Classification, Segmentation, and Geometric Analysis of 3D Point Clouds using Deep Learning
   Supervisors: Prof. Anath Fischer, Prof. Michael Lindenbaum

logo logo

Links: Nesti-Net , 3DmFV

Modern robotic and vision systems are often equipped with a direct 3D data acquisition device, e.g. a LiDAR or RGBD camera, which provides a rich 3D point cloud representation of the surroundings. Point clouds have been used successfully for localization and mapping tasks, but their use in machine perception has not been fully explored. Recent advances in deep learning methods for images along with the growing availability of 3D point cloud data have fostered the development of new 3D deep learning methods that use point clouds for machine perception and semantic understanding. However, there are still many challenges associated with the point cloud’s unstructured and unordered nature which make them an unnatural input to deep learning methods. In this research we propose solutions to four machine perception, semantic understanding, and geometric processing tasks: point cloud classification, segmentation, normal estimation and over-segmentation. We propose a new global representation for point clouds called 3D Modified Fisher Vector (3DmFV). The representation is structured and independent of order and sample size.

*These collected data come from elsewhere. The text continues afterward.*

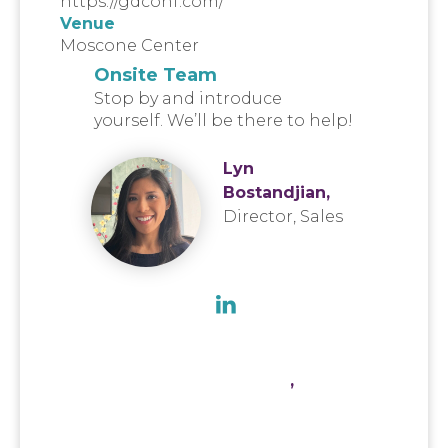
https://gdconf.com/
Venue
Moscone Center
Onsite Team
Stop by and introduce
yourself. We’ll be there to help!
Lyn
Bostandjian,
Director, Sales
,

It enables using a newly designed 3D CNN architecture for both classification and part segmentation. The representation introduces a conceptual change for processing point clouds by using a global and structured spatial distribution instead of processing each point separately or compromising for discretization. It is based on the Fisher Vectors which are well known for their use in image classification. These vectors are essentially
based on finding the gradients in parameter space and are asymptotically optimal for classification. We use the proposed representation to solve a fundamental and practical geometric processing problem of normal estimation using a new 3D CNN (Nesti-Net). To that end, we propose a local multi-scale representation called Multi Scale Point Statistics (MuPS) and show that using structured spatial distributions is also as effective for local multi-scale analysis as for global analysis. We further show that multi-scale data integrates well with a Mixture of Experts (MoE) architecture. The MoE enables the use of semi-supervised scale prediction to determine the appropriate scale for a given local geometry. Additionally, we propose a more traditional, non-learning based, over-segmentation
method for point clouds named Point Cloud Local Variation (PCLV) where we create local clusters of ”super-points” based on geometry, color and distance properties. We show that introducing new modalities improves the oversegmentation performance, however, the optimal modality combination is not trivial. For all methods we achieved state-of-the-art performance without using an end-to-end learning approach, and provide an extensive ablation study and performance analysis.